WORK INSTRUCTIONS
List each dog food brand named in the forum thread on calcium levels below, once each, without the names of individual formulas.

TEXT SEGMENT
=== Begin Enclosure ===
Canidae ALS chicken is 2% as fed.

Fromm Fritata-i couldnt find Ca levels. also, for a grainless, it has very little meat

Fromm Surf and Turf-couldnt find anything but minimum levels

Before Grain- couldnt find levels on any of the formulas

do you know the levels in the Fromm or Before Grain?


----------



## SpooOwner (Oct 1, 2010)

Canidae - removed.

Fromm and Before Grain - Hopefully someone here has a bag and can check the Ca levels. I don't know why manufacterers don't post Ca and Ph levels on their website. And I don't know how to interpret minimum levels - obviously, it's a minimum, but how much higher will the actual amount be?

If we omit the Fromm and Merrick lines, we're down to just Acana and TOTW. Does that sound right to you, Buddy?


----------



## buddy97 (Mar 29, 2010)

SpooOwner said:


> And I don't know how to interpret minimum levels - obviously, it's a minimum, but how much higher will the actual amount be?
=== End Enclosure ===
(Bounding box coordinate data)
=== Begin Enclosure ===
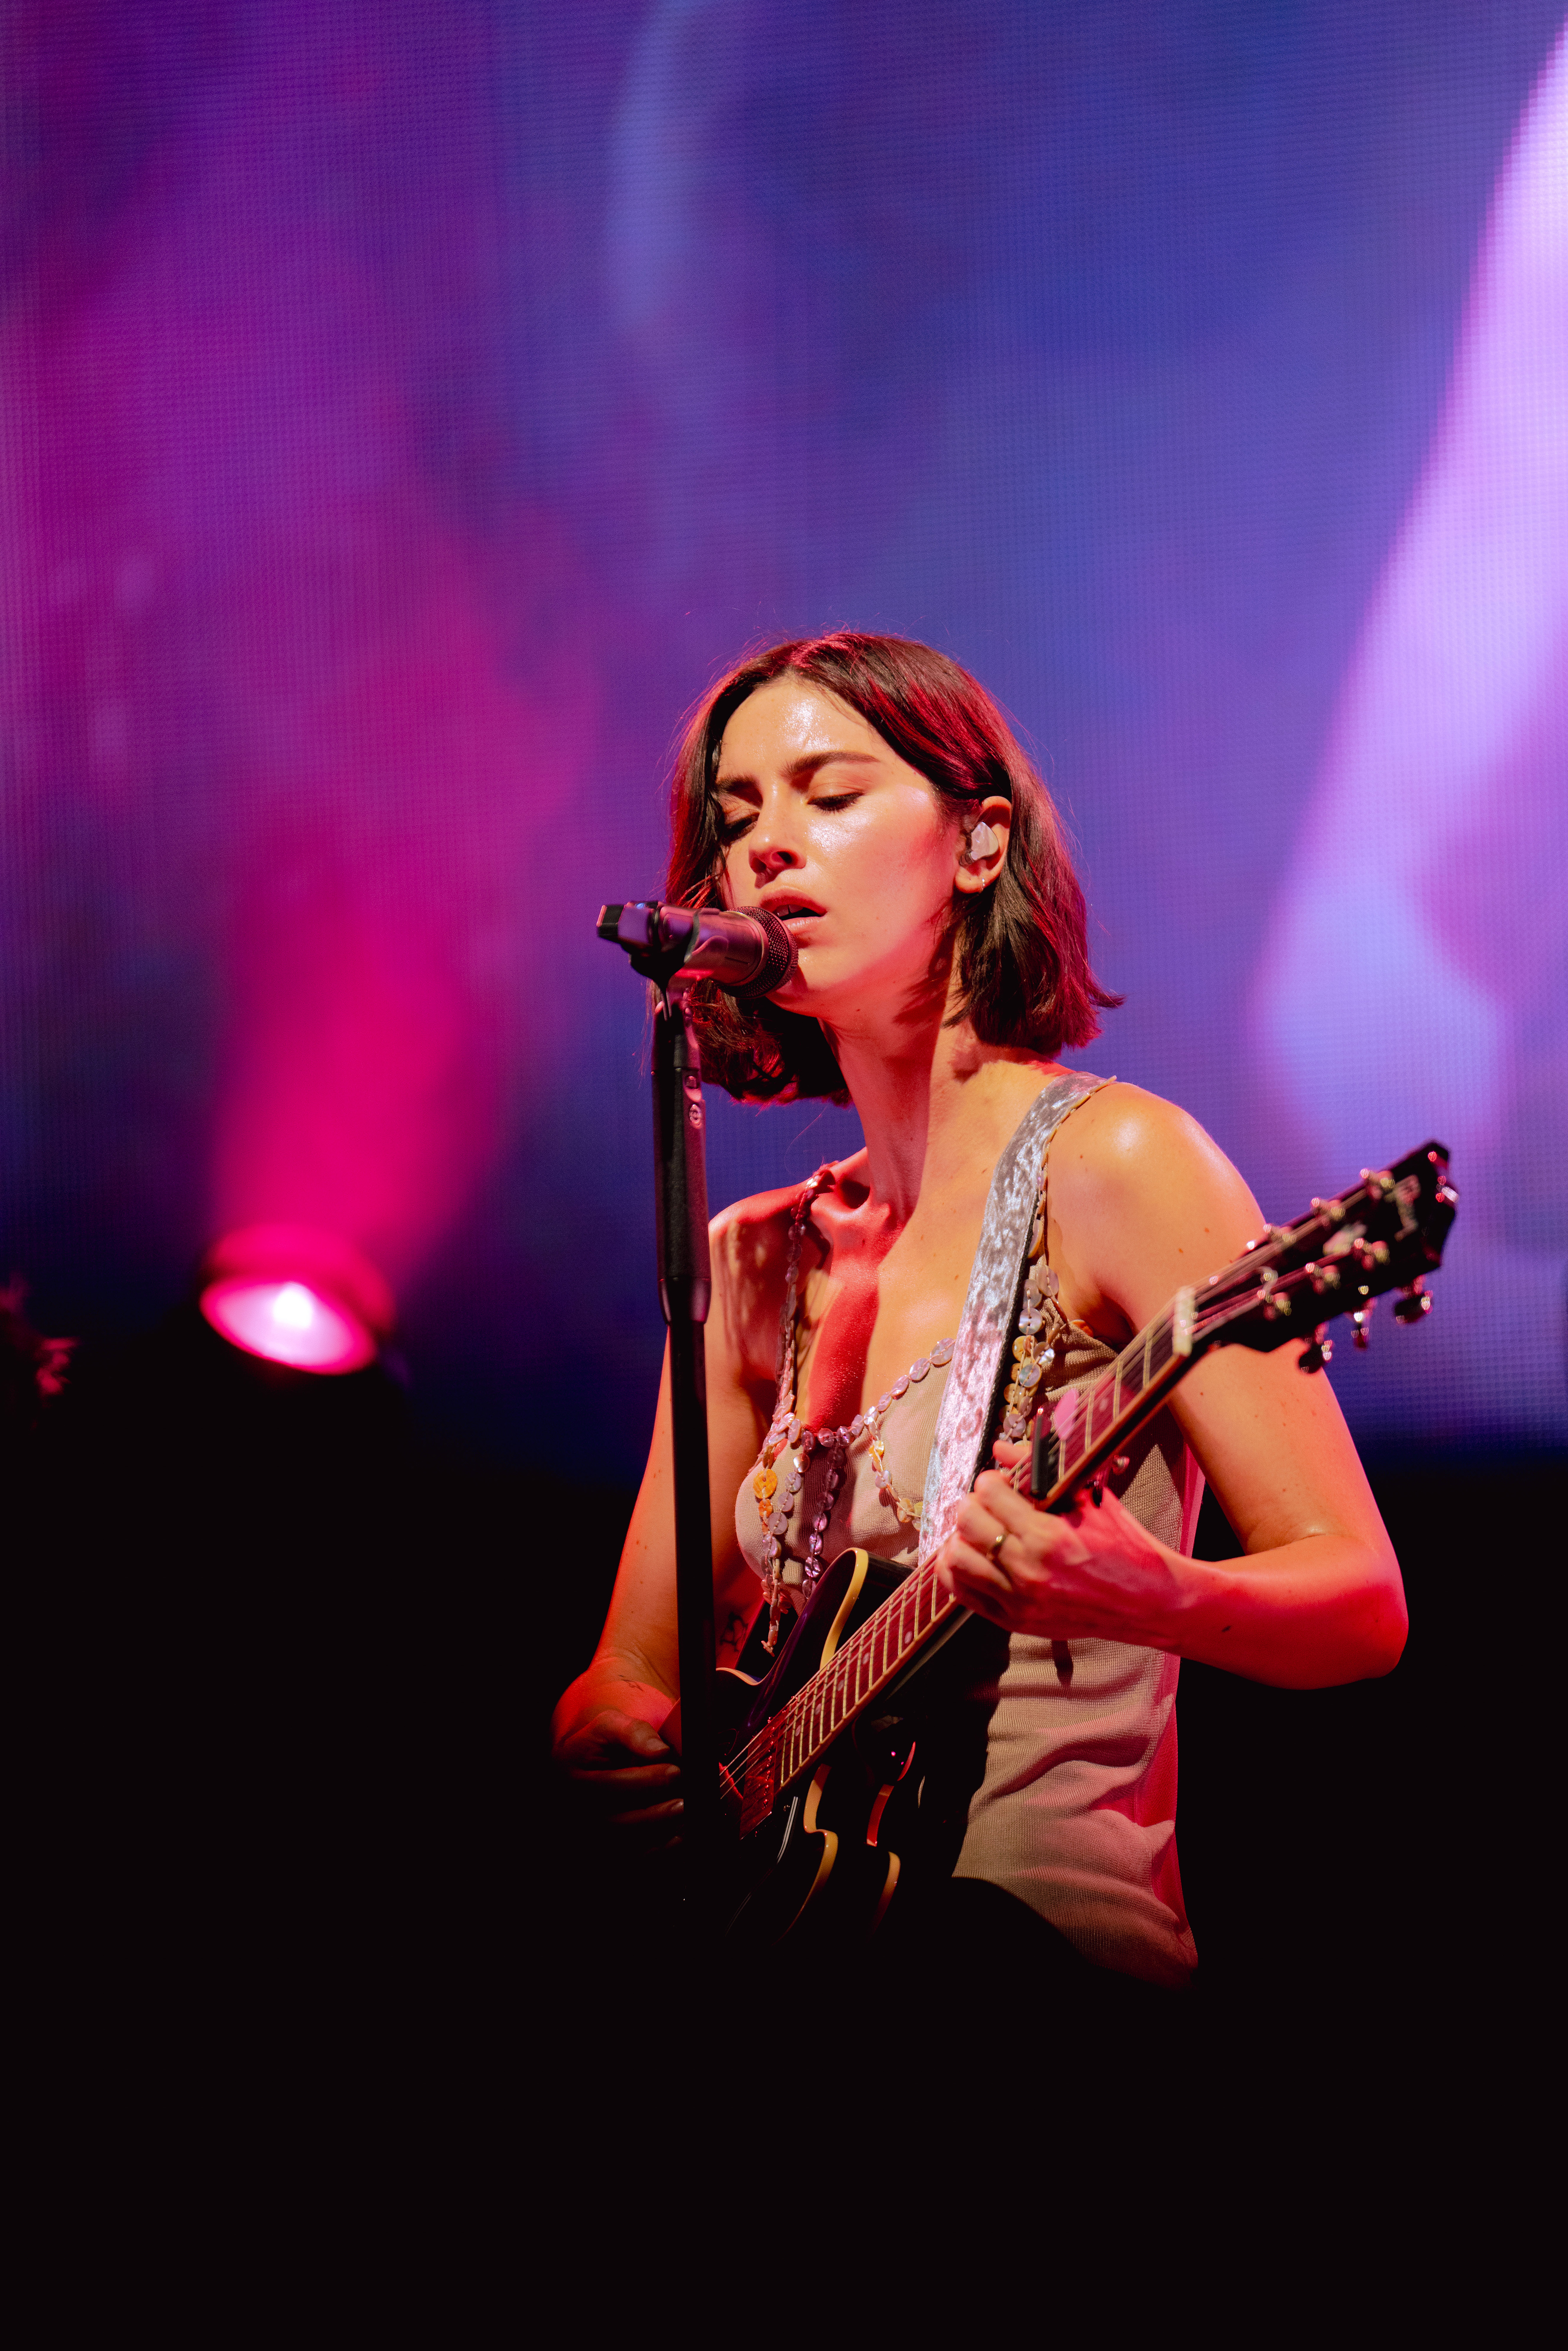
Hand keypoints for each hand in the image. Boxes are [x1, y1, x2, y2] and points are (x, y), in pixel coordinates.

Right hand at [553, 1704, 682, 1852]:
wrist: (583, 1766)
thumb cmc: (598, 1744)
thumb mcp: (609, 1726)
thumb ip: (634, 1733)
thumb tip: (661, 1751)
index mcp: (573, 1779)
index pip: (611, 1786)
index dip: (646, 1780)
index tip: (675, 1772)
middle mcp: (578, 1811)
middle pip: (617, 1822)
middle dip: (655, 1813)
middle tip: (685, 1802)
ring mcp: (591, 1832)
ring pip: (625, 1843)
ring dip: (659, 1834)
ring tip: (686, 1818)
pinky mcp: (607, 1846)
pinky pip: (633, 1856)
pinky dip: (659, 1849)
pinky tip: (680, 1836)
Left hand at [934, 1466, 1186, 1645]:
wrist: (1150, 1603)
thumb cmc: (1126, 1547)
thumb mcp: (1091, 1500)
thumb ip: (1042, 1470)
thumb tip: (1000, 1448)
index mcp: (1049, 1537)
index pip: (990, 1493)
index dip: (992, 1480)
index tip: (1002, 1483)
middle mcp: (1030, 1571)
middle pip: (967, 1523)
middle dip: (974, 1504)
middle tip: (989, 1504)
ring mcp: (1020, 1601)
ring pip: (956, 1561)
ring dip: (961, 1538)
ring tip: (978, 1531)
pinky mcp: (1016, 1622)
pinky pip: (964, 1594)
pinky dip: (957, 1572)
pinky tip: (970, 1557)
=== End Enclosure ===
ANSWER TO THIS TASK
Canidae, Fromm, Before Grain, Merrick, Acana, TOTW